All ministerial and paternalistic rhetoric aside, armed drones are one of the many NATO technological standards to which our country has had to conform. A modern expeditionary corps, both volunteer and professional, cannot ignore this technology, just like any other weapons system designed for waging wars across borders. And we have many of those to wage: Italy is set to take command of the NATO mission in Iraq, then in the Sahel together with France, then Libya, etc.

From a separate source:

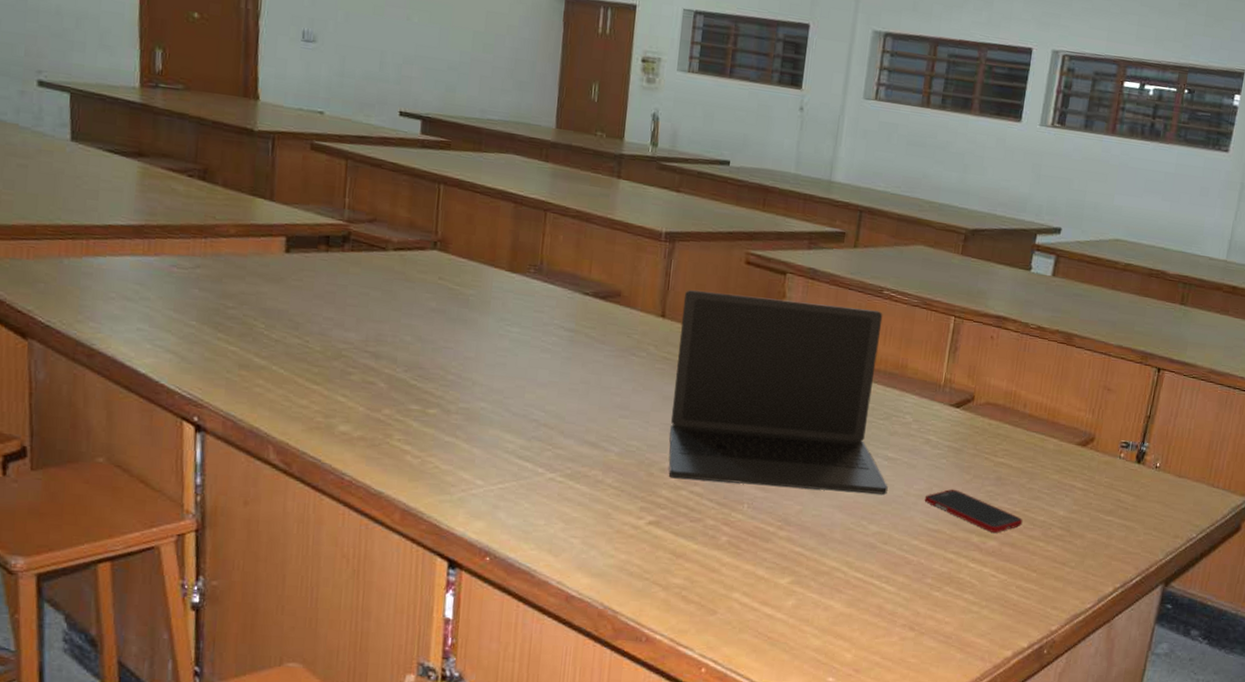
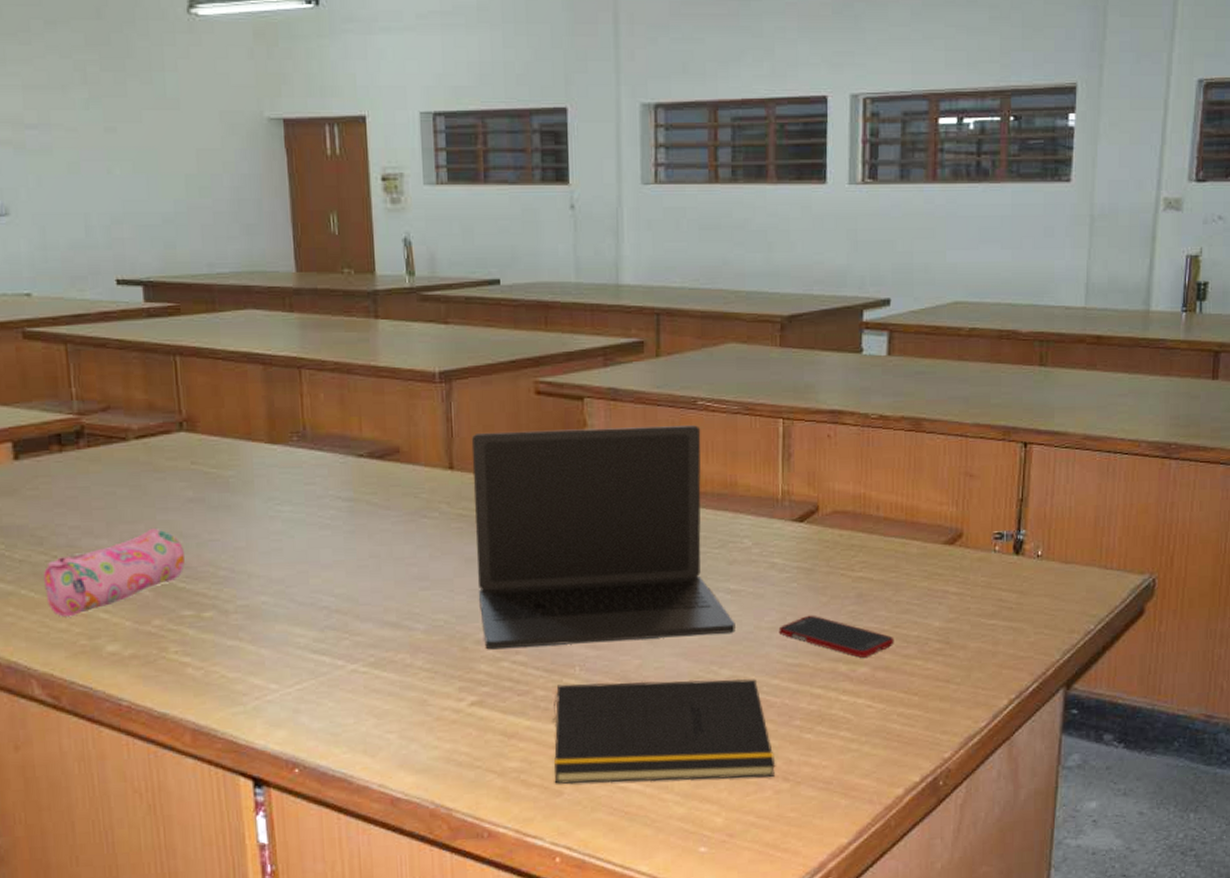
pencil case: none [293,329,420,396] -> present [43,527,185,617]
notepad: none [711,517,905,625] -> present [552,678,776,785]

And there is no more need to cover it all up with the tall tale of democratic and humanitarian export: ministers, CEOs and think tanks have changed tack, and now they no longer have any shame at all to talk about pursuing national interests with armed force, turning Article 11 of the Constitution into so much wastepaper.

And the Parliament is silent. The Minister of Defense(-Offense), Guerini, among the “best and brightest” of this government, is pushing through yet another helping hand for the national war industry, which has become a pillar of the foreign policy of the country. After two years of pandemic, it is worth remembering that health, transport and education, the pillars of that other kind of security, with a capital “S”, i.e. the social one, are still “in the crosshairs” when it comes to resources, assaulted from all directions by all the (GDP- and warplane-obsessed) governments of the last 20 years.